Jooli Atkins FBCS CITP and Susanna Way MBCS look at step eight in the Kotter eight step process of successful change.

Reinforce the changes in ‘business as usual’ so that they will, over time, become ‘what we do’. We all know of people in organisations that spend much of their time finding ways of avoiding carrying out a process or using a system correctly. 

They usually begin that as soon as the change is implemented. If they are never challenged nor have their new learning reinforced, their workaround ways can become the only way they know and you’ve no chance of coming back from that. 

L&D can incorporate the new ‘ways of working’, whether skills, processes or behaviours, into their business as usual learning solutions and reinforce best practice at all stages.

We wanted to add some words here, lifted directly from the Kotter’s website that highlights something VERY important when it comes to cultural change:

'This is why cultural change comes in Step 8, not Step 1.

Some general rules about cultural change include:

  • Cultural change comes last, not first
  • You must be able to prove that the new way is superior to the old
  • The success must be visible and well communicated
  • You will lose some people in the process
  • You must reinforce new norms and values with incentives and rewards including promotions
  • Reinforce the culture with every new employee.'

Tradition is a powerful force.

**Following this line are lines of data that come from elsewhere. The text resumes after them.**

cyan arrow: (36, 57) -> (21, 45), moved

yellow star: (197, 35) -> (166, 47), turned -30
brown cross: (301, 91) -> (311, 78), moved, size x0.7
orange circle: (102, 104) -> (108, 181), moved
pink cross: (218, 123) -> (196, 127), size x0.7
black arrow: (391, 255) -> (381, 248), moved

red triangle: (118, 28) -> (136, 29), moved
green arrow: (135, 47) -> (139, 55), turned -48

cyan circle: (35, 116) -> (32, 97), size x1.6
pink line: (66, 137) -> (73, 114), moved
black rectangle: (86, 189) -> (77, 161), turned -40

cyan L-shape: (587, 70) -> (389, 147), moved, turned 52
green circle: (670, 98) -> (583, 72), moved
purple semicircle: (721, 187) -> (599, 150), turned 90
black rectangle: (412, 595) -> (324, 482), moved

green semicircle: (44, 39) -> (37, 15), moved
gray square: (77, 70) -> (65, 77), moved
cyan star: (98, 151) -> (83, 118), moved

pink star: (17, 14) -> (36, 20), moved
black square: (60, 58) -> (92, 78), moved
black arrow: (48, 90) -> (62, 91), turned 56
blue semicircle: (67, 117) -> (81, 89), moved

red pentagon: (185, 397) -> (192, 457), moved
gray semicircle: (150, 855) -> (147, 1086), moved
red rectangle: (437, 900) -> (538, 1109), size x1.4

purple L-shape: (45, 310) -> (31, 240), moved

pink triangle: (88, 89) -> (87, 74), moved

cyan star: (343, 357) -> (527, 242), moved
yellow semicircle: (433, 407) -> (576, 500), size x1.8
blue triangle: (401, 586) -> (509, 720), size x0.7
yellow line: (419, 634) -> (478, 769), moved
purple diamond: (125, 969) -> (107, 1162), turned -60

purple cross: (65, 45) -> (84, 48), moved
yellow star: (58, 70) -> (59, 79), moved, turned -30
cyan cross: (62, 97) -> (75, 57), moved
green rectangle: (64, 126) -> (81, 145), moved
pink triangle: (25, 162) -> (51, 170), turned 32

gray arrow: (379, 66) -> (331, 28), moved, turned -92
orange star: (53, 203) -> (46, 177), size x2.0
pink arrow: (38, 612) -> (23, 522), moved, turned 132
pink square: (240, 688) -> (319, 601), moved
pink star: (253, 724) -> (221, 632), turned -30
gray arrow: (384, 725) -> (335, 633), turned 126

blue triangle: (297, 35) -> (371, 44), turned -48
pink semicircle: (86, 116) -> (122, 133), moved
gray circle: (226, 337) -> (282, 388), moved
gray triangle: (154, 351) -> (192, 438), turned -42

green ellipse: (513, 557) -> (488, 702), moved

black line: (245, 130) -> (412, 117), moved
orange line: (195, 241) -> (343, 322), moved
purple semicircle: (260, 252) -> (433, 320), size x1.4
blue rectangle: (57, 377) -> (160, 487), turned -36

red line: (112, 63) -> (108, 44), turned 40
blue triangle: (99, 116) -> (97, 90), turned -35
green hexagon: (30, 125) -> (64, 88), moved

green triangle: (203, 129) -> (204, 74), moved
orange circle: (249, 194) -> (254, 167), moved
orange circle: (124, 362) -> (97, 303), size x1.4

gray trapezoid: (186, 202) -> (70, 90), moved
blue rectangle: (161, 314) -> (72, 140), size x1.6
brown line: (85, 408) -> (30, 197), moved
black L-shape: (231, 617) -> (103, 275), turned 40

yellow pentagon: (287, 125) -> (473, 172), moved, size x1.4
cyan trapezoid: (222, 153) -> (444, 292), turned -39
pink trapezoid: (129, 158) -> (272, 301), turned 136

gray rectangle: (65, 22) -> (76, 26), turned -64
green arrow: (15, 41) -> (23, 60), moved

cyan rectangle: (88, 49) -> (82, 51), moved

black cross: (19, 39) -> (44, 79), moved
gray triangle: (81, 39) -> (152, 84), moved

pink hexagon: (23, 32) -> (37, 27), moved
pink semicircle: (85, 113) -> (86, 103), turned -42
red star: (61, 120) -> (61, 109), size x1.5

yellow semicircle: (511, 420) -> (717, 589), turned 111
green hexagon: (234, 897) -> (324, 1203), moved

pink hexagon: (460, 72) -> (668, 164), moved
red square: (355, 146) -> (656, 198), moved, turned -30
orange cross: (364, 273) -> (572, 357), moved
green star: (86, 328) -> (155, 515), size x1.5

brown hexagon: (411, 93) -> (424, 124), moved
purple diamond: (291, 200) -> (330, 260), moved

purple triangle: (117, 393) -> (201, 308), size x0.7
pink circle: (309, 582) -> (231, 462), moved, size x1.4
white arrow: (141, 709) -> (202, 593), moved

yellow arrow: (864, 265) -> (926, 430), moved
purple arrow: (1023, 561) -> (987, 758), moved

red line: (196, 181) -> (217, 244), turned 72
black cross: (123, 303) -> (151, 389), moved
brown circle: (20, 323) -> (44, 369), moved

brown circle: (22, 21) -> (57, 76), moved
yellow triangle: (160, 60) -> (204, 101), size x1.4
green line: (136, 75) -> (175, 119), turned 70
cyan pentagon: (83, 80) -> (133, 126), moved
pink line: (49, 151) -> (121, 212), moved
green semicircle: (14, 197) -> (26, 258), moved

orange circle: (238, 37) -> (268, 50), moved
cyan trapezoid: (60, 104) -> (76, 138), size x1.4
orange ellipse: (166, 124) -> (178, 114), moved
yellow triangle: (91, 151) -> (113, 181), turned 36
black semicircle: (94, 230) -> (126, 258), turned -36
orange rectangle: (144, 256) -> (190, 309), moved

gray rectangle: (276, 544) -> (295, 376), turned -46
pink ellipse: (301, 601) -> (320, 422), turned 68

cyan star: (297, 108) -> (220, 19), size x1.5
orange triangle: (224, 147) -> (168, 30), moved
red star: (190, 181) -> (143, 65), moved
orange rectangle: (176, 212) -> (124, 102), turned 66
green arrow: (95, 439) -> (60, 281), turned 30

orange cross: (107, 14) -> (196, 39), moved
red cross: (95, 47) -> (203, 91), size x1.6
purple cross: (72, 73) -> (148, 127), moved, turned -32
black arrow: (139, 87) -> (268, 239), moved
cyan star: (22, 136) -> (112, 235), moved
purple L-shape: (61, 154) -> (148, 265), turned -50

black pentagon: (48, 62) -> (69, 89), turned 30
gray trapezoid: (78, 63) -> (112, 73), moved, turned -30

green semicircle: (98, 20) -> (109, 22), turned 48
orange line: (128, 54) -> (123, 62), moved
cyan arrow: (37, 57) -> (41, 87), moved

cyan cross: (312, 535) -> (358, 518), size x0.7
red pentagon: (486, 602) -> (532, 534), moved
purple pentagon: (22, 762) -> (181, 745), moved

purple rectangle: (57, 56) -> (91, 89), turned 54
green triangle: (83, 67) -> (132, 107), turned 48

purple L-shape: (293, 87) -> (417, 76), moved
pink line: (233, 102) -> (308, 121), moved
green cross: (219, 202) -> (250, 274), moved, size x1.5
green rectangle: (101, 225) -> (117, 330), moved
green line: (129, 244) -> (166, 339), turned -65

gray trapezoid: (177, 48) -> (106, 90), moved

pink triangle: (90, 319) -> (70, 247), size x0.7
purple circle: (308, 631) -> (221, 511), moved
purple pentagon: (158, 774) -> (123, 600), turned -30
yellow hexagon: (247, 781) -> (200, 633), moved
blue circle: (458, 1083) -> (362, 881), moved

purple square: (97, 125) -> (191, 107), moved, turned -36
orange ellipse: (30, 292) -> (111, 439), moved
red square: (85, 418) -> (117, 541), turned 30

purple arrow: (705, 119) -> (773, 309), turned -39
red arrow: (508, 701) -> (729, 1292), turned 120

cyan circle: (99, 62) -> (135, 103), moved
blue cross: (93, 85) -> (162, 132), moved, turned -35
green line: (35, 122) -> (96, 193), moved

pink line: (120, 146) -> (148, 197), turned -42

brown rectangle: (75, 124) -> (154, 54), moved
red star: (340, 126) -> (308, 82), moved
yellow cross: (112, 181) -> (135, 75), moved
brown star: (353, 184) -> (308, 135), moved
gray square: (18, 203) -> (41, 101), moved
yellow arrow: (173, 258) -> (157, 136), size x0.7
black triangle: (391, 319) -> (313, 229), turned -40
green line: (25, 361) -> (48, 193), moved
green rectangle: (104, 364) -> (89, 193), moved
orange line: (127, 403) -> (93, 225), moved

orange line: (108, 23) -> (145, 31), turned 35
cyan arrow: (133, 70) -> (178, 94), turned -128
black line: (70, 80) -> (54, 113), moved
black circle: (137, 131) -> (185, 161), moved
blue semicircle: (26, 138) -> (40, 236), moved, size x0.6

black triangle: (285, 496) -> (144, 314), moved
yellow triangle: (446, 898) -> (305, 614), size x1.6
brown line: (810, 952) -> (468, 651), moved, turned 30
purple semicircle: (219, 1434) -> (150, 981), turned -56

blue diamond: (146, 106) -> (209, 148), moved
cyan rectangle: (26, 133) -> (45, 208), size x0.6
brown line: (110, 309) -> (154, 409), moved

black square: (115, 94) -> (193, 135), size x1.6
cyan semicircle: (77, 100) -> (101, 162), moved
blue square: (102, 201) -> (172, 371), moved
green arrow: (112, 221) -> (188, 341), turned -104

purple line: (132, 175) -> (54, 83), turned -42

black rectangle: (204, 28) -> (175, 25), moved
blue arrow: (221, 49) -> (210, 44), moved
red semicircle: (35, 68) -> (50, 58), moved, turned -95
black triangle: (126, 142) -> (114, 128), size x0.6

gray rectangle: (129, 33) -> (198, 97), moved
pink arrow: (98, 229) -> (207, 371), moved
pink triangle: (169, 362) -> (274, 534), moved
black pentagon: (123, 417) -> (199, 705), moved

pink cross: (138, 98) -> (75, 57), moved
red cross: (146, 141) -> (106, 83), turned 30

We keep change in place by creating a new, supportive and sufficiently strong organisational culture. A guiding coalition alone cannot root change in place no matter how strong they are. It takes the majority of the organisation truly embracing the new culture for there to be any chance of success in the long term.

If we pay attention to change, and the dynamics that surround it, and engage with those people who can help - but keep in mind that to many change is painful - then we will have a far better chance of making the changes that we need in order to support effective business change.